膝を付く私の姿を見下ろす北條さん。
変わらずに本気で怒っているみたいだから、何度も私を蹴っていた。

もう『何をしても許さない』と言うような北條さんの絶望した目。

「やっぱり空、私達のこと本当は嫌いだったんでしょ?」

「そ、そういう、わけじゃ。痛っ!」

否定したのに、私は北條さんにまた理不尽に蹴られる。
いつの間にかうつ伏せになって倒れる私。

暴力は精神的にもキツいからやめてほしい・・・・。

でも精神的にキツいのは、北條さんも同じみたい。

北條さんは私の額に涙を落とすと、友達の私に訴える。

「あたし、アンタのこと信じていたのに、やっと友達が出来たと思っていたのに・・・・。なのになんでそんな酷いことをするのさ!あたし、あの時空に『助けて』って叫んだよね?怖くて逃げたとしても、なんで誰か助けを呼んでくれなかったのさ!自分は戦うことなくても、誰かを呼べばなんとかなったはずじゃんか!」

北條さんの言葉はいつも私の心に突き刺さる。
また頭の中が真っ白になる。

それと、『逃げようとする私の道』を正確に崩してくる。

・・・・・。

北條さんの言う通りで、確かにそうだ。
北條さんは何一つ間違ったことを言っていない。

言い訳を作って現実から逃げているのは、私の方。

それに『空に助けてって叫んだ』か・・・・。

そう言われたら私、本当に悪者じゃん。

友達に『助けて』と言われて逃げたら、本当のクズじゃん。

・・・・・・。

それなら私、いじめられたり殴られたりしても仕方ないよね。

悪者は早く退治しないといけないし。

「おい!何とか言えよ!」

何も答えずに、呆然とする私を蹴り続ける北條さん。
その姿は本当に『私と言う悪をやっつける正義のヒーロー』みたい。

北條さんは間違ったことは言っていない。

でも『正義のヒーローから存在を否定される悪者』か・・・・。

なんか自分をそう例えたら、『私って生きている意味ってあるのかな?』ってふと思ってしまった。

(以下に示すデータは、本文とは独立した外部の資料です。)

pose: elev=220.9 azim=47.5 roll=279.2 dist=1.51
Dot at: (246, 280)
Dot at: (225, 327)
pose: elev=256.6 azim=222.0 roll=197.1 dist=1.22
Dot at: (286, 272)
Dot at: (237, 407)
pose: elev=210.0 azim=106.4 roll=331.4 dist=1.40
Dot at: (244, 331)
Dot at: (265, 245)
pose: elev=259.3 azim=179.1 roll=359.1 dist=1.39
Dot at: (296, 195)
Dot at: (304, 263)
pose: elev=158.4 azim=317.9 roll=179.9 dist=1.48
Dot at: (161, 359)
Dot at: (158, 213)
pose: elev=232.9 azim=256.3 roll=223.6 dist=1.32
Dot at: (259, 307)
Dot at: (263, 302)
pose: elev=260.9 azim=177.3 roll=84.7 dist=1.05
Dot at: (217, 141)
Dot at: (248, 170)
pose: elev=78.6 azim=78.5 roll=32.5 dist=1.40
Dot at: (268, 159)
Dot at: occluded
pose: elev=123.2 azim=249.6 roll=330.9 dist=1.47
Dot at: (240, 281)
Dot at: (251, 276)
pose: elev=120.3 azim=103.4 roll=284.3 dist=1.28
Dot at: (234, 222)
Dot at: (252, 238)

それに私、『友達裏切った悪者』としてクラスメイトに嫌われているし。

『もう居場所なんてない』と言うように、私の席は窓から投げ捨てられているし。

・・・・・。

ちょっとこれ、キツいな。

と言うか私、なんでここにいるんだろう。

そもそもなんで私生きているんだろ・・・・?

大好きな武瑠が亡くなって、生きる希望なんてとっくに失っているはずなのに。

後で誠也さんか松井先生、慰めてくれるかな?

でも慰めてもらって、また頑張れるかな?

・・・・・・。

・・・・・・・・。

私も武瑠と同じように、早く死にたい・・・・・・。